I don't really follow the context of that particular derivation you have referred to. I suppose if I were to describe the problem qualitatively the question I am asking is what is the relation between current and velocity for a wire moving through a uniform magnetic field.

Maybe I am slightly off track. I find the concept of the induced emf due to the flux linkage relatively easy to grasp. I am now asking what is the relation to current?

4. Aug 28, 2014

BvU

Yes, but everything can be brought back to the Lorentz force: Induced emf is a $\vec v$ of the charge carriers in a conductor, a wire in this case, due to the wire itself moving. Force on a current-carrying wire is a $\vec v$ of the charge carriers moving within the wire.

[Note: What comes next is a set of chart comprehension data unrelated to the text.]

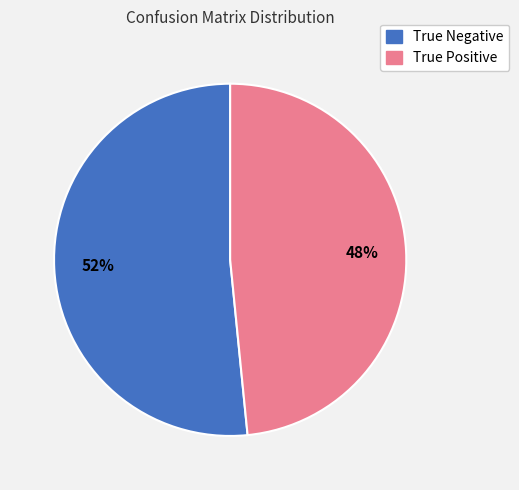

Rank the categories by value from highest to lowest.

True Negative, True Positive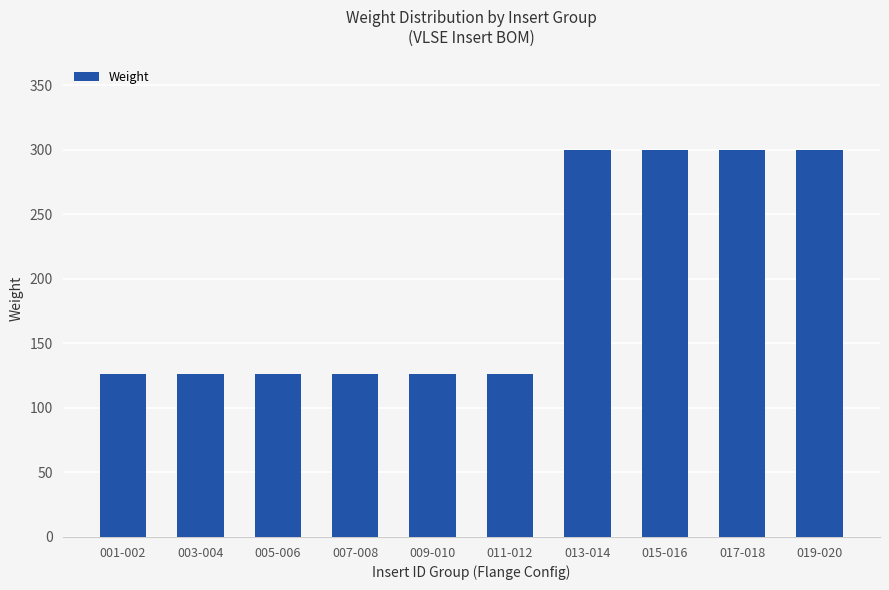

True or false: the data shows 166 at 009-010.

False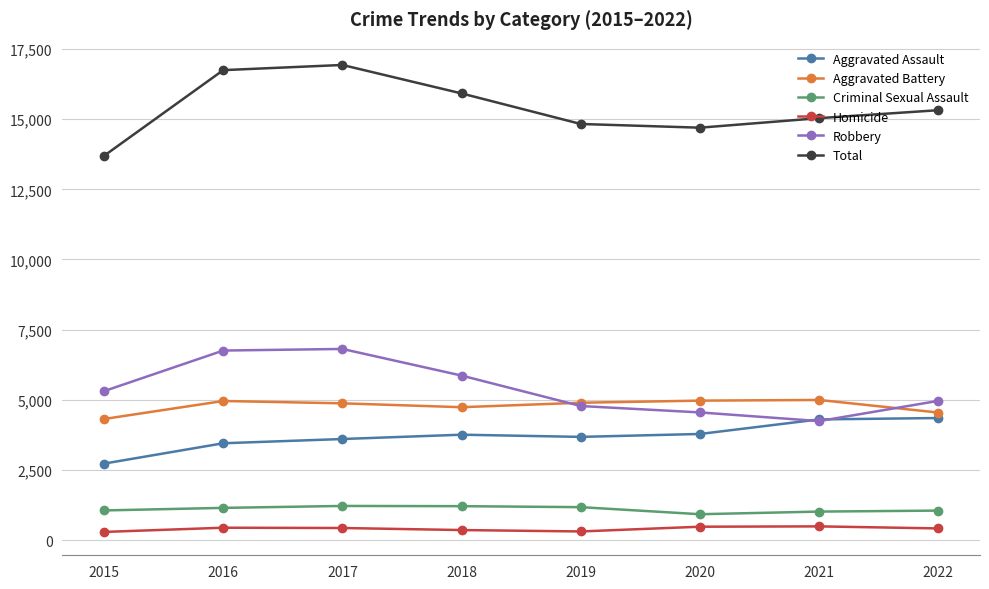

How many lines are shown in the chart?

6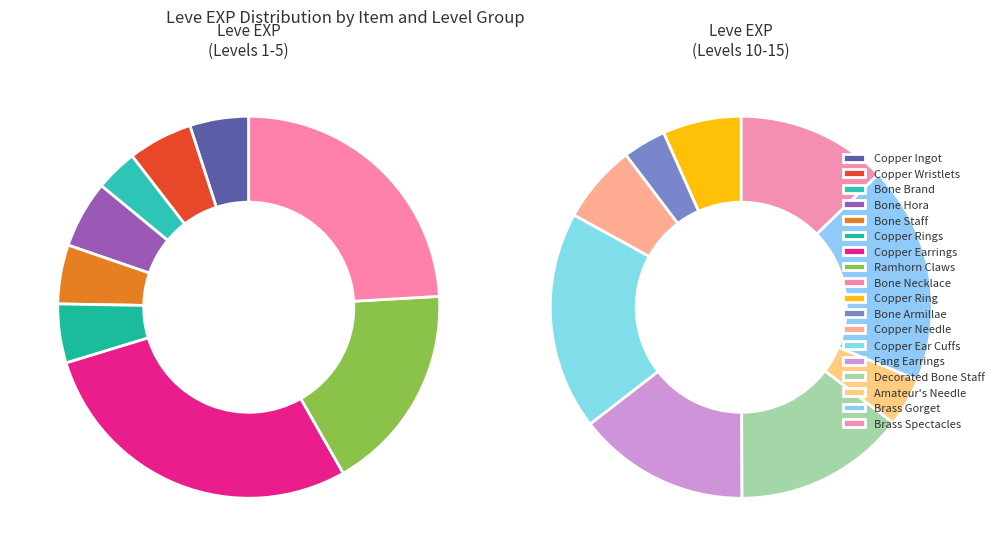

Rank the categories by value from highest to lowest.

Copper Ear Cuffs, Brass Gorget, Fang Earrings, Decorated Bone Staff, Brass Spectacles, Copper Earrings, Copper Ring, Copper Needle, Bone Necklace, Ramhorn Claws, Amateur's Needle, Bone Armillae, Bone Hora, Copper Wristlets, Copper Ingot, Bone Staff, Copper Rings, Bone Brand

My impression was you do not necessarily want to dig into the case of a combination of the two, but I could be wrong, however:
tells me otherwise.

Are you comfortable with the q v = q L/t = q/t L = I L steps in the derivation ?

The effect of the v from moving the wire simply adds (vector wise) to the effect of the movement
within the wire.

Suppose the wire is moving downward in their picture, then all I can think of is that the red velocity vector rotates a bit clockwise (with the component along the wire remaining the same magnitude). And with that rotation, the F vector also rotates by the same amount, thus pushing the charge carriers a bit towards the right end of the wire. I can't do much in the sense of physics with that, however: bringing about a current I in the wire has become a little easier. But we don't look at external stuff like a current source or so.

I think it would be wise to move on to further exercises with wire frames moving through zones with a magnetic field and such. Perhaps the links in the link also provide some insight.